I am trying to figure out where the code is that interacts with the Serial Port on an MFC Win32 binary - and am utterly out of ideas on how to find this code block.

I have even tried, say, stopping the process right before I click the button to initialize serial communication and then stepping through. The program returns with an error immediately.

I have even tried setting a breakpoint over the string text of the error message in the .data segment, and even then no breakpoint.

What is causing this? Why can't I just step through a process to see where its contacting the serial port?

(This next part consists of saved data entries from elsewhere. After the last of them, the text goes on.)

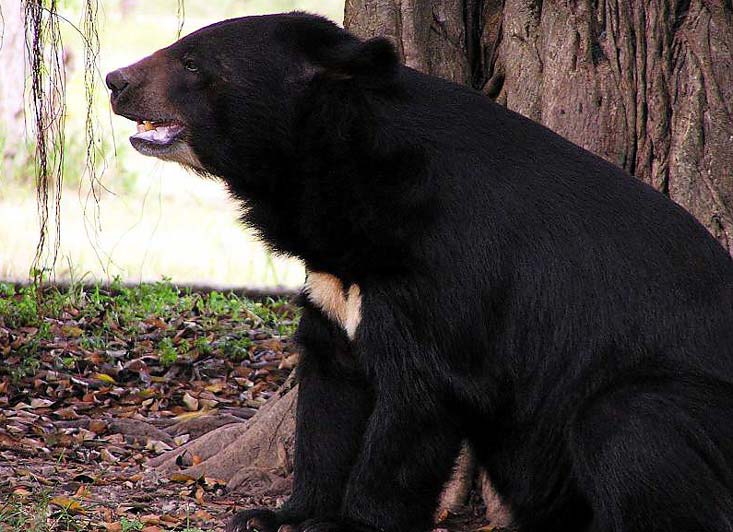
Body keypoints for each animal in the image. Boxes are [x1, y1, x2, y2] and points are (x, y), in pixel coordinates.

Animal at [106, 12, 733, 532]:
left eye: (192, 62)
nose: (115, 81)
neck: (348, 174)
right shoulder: (336, 276)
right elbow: (331, 390)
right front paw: (278, 515)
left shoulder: (452, 272)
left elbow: (419, 397)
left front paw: (347, 524)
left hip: (685, 409)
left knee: (630, 432)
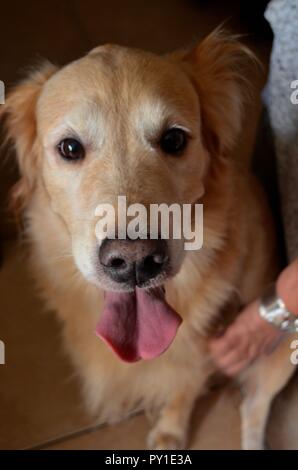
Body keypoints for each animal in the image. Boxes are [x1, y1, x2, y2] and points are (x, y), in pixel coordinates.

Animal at [1, 28, 296, 448]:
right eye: (70, 147)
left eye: (173, 140)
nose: (135, 261)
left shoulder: (204, 347)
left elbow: (183, 388)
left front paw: (170, 431)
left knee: (254, 407)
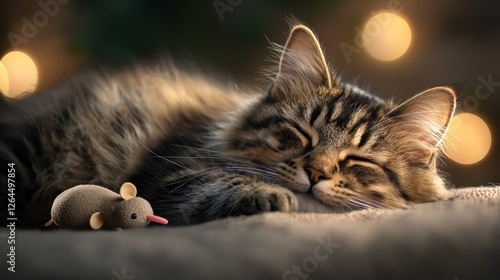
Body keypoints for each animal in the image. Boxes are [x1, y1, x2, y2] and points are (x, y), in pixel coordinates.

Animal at [0, 23, 456, 226]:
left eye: (359, 161)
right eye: (300, 135)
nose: (315, 173)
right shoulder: (168, 172)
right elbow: (222, 182)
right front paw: (270, 196)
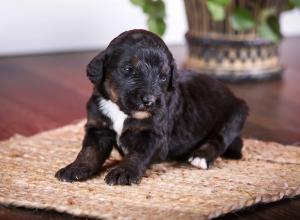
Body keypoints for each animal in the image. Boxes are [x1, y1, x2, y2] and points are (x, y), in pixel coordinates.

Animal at [54, 28, 248, 185]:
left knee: (220, 139)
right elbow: (89, 151)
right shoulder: (98, 128)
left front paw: (122, 172)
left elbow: (138, 154)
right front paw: (74, 169)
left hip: (235, 114)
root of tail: (234, 95)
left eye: (163, 76)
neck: (121, 111)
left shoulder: (154, 135)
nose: (150, 100)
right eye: (128, 69)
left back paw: (201, 156)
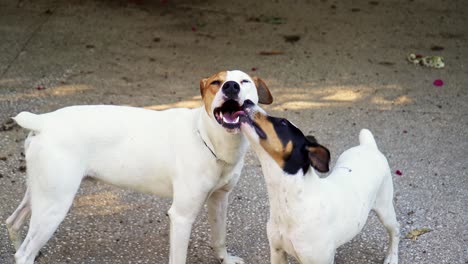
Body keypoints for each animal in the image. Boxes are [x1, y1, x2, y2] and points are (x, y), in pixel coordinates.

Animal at [5, 69, 272, 262]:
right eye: (216, 82)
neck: (207, 136)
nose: (231, 86)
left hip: (40, 195)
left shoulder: (219, 200)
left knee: (13, 222)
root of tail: (44, 121)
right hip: (54, 206)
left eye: (245, 81)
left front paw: (225, 259)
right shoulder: (181, 217)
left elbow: (219, 237)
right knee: (24, 253)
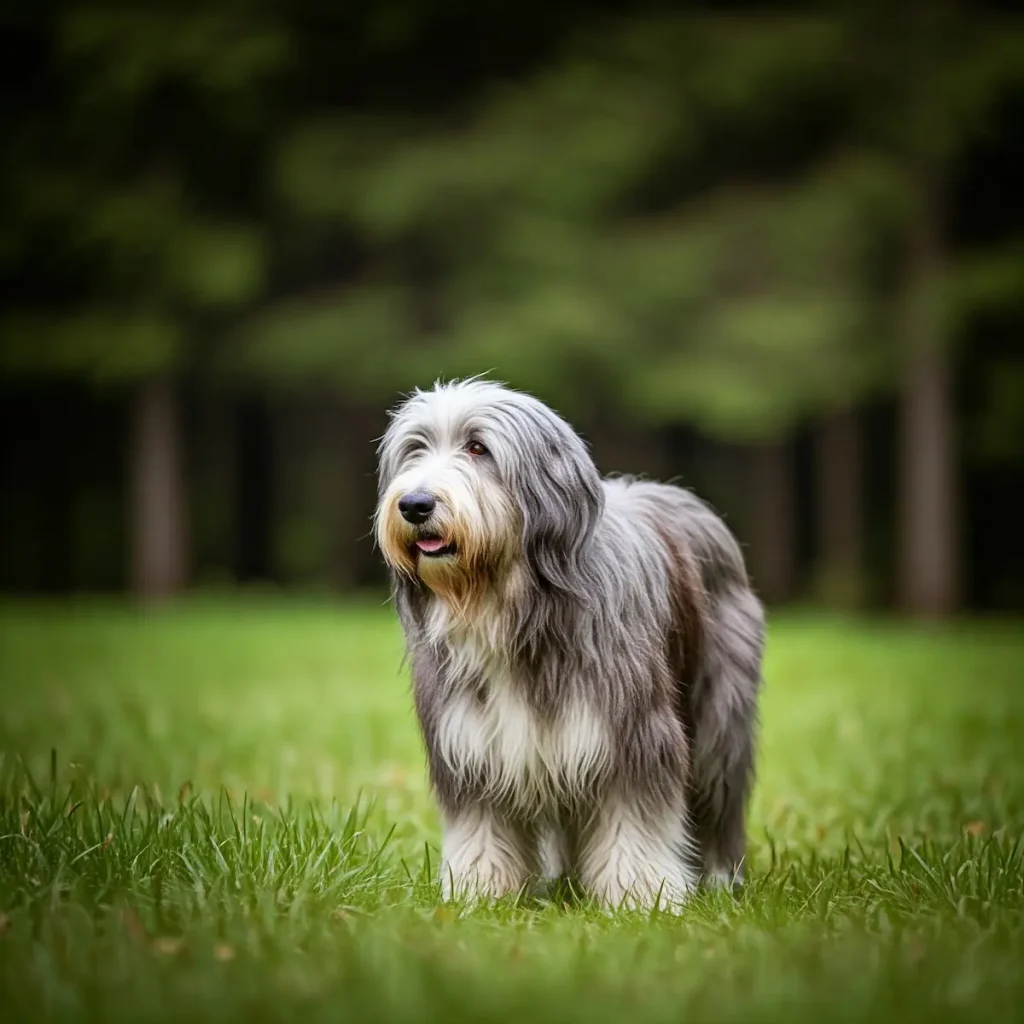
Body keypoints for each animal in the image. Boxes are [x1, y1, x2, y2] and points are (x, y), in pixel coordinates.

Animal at [374, 380, 761, 909]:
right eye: (415, 449)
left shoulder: (630, 733)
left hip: (718, 716)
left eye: (477, 448)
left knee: (719, 794)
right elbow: (481, 827)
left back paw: (721, 877)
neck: (512, 609)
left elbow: (634, 823)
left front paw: (642, 896)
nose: (414, 504)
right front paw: (480, 893)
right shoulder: (471, 742)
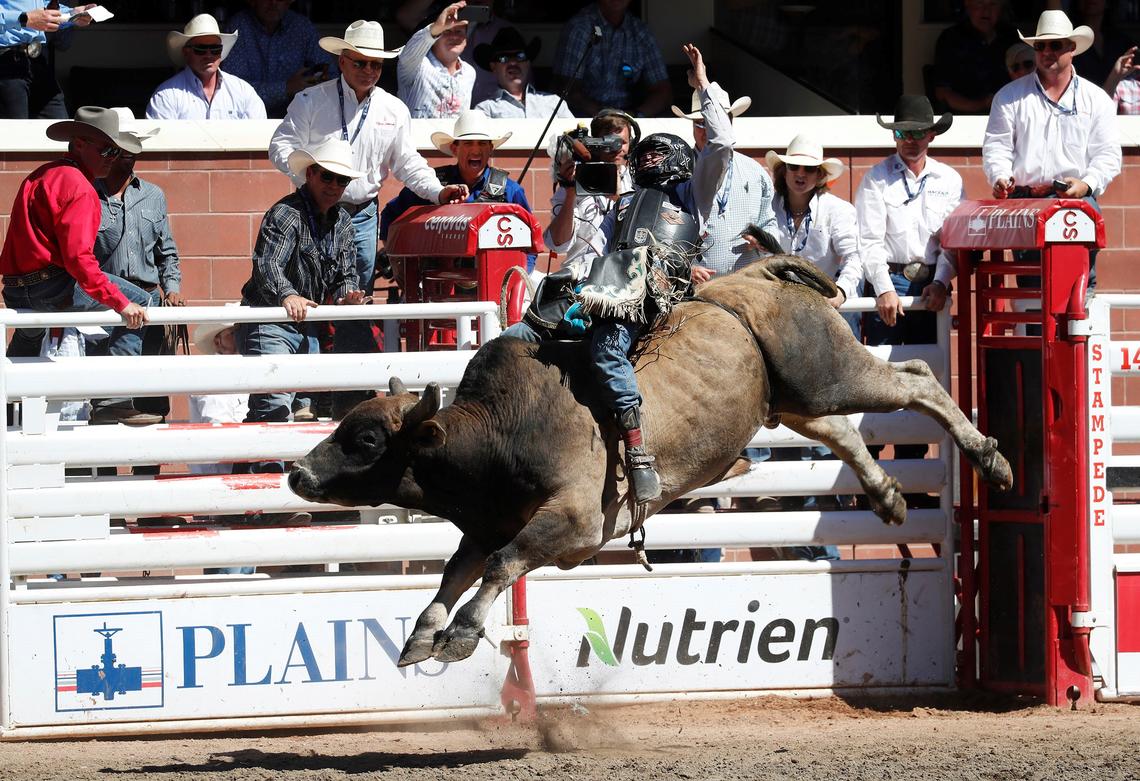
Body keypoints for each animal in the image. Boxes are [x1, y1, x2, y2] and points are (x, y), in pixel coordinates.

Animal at [287, 255, 1016, 665]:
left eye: (368, 441)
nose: (297, 473)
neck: (501, 432)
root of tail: (752, 276)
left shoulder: (573, 525)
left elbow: (498, 566)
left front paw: (461, 634)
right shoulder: (489, 523)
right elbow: (454, 571)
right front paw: (421, 636)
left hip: (829, 370)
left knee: (918, 379)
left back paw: (991, 460)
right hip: (794, 398)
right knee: (840, 429)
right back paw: (887, 494)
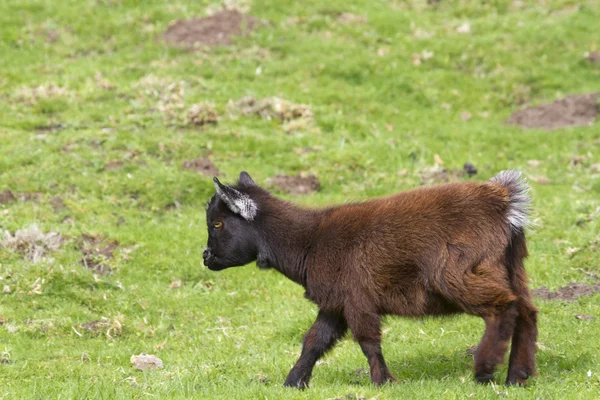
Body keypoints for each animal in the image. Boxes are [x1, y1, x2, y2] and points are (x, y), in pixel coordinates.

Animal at [203, 171, 540, 388]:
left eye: (217, 223)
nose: (205, 257)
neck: (310, 241)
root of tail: (504, 204)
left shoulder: (356, 298)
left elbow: (367, 340)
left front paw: (382, 382)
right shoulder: (335, 304)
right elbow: (314, 341)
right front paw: (293, 382)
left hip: (457, 273)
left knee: (503, 306)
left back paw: (485, 370)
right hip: (512, 268)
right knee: (526, 313)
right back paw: (517, 378)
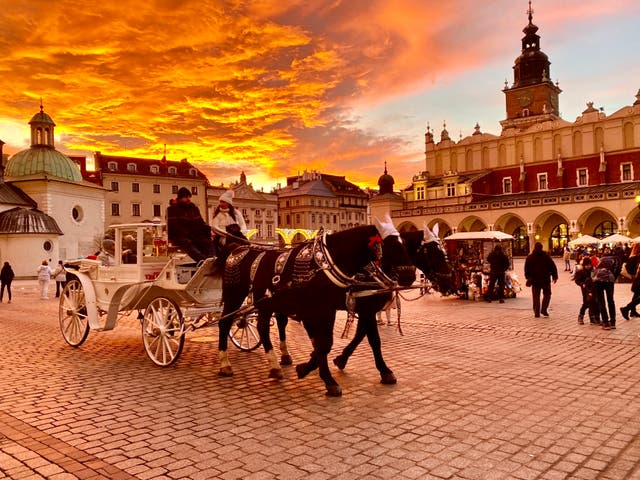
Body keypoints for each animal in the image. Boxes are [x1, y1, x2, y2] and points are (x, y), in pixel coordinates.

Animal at [216, 219, 416, 396]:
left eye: (405, 244)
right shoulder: (326, 309)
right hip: (236, 296)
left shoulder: (342, 308)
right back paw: (225, 364)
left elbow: (359, 339)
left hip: (267, 302)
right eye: (390, 244)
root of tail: (237, 249)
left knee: (264, 327)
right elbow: (327, 342)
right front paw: (327, 379)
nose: (410, 276)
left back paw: (276, 364)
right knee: (225, 323)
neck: (328, 262)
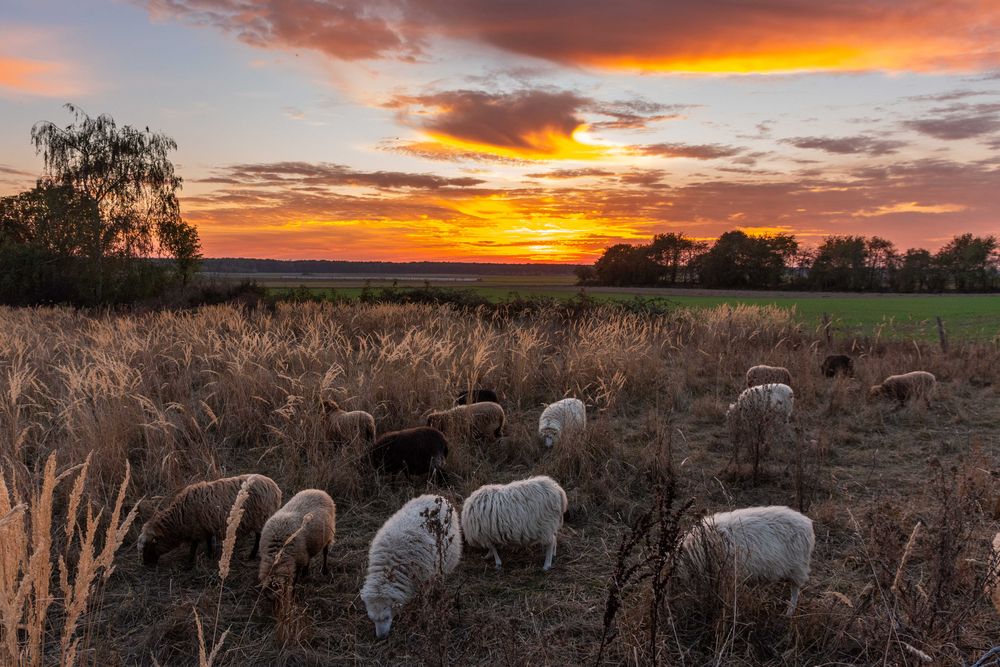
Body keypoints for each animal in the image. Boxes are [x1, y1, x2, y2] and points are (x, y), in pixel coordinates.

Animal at [137, 474, 282, 568]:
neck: (178, 519)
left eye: (149, 546)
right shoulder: (206, 527)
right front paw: (209, 555)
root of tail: (276, 489)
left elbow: (194, 546)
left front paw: (190, 562)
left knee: (259, 537)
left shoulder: (196, 529)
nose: (146, 565)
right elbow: (207, 541)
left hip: (261, 518)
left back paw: (252, 555)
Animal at [362, 494, 462, 640]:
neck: (390, 565)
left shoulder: (425, 579)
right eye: (372, 618)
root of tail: (436, 495)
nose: (381, 637)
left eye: (386, 617)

How is it possible that its hiding at this level?

  • What tools do you have at your disposal to do the job? Also, depending on the program it could use/require a specific driver through which it talks to the serial port or it could use simply CreateFile or its native counterpart NtCreateFile. But in general when communication with a driver is involved you can expect there to be a call to something like CreateFile. Windows is not so dissimilar to Unix, since the object manager namespace also has just a single root and you talk to devices the same way as you read/write files.
    – 0xC0000022L
    Oct 21, 2016 at 8:38

2 Answers 2


I ended up using the tool API Monitor. It took a ton of filtering, but I eventually found a reference to CreateFileA. Odd, because Ida Pro does not reference CreateFileA anywhere. Either way, it works! Thank you!

  • 1
    Is it a statically or dynamically linked executable? If dynamic, the call to CreateFileA will be probably be in one of the MFC dlls, not in the executable itself.
    – Ian Cook
    Oct 22, 2016 at 6:11
  • MFC apps are more likely to use something like CFile or CArchive class for I/O than direct API calls.
    – Igor Skochinsky
    Oct 22, 2016 at 7:33

You just have to attach to the desired process with ollydbg or something similar and breakpoint ReadFile,WriteFile and CreateFile. (If you also need the information about the connection itself like baudrate or stuff like that you will have to set a breakpoint at SetCommState too.)

After hitting a breakpoint you just have to follow the pointer on top of the stack to get to the position the current function got called.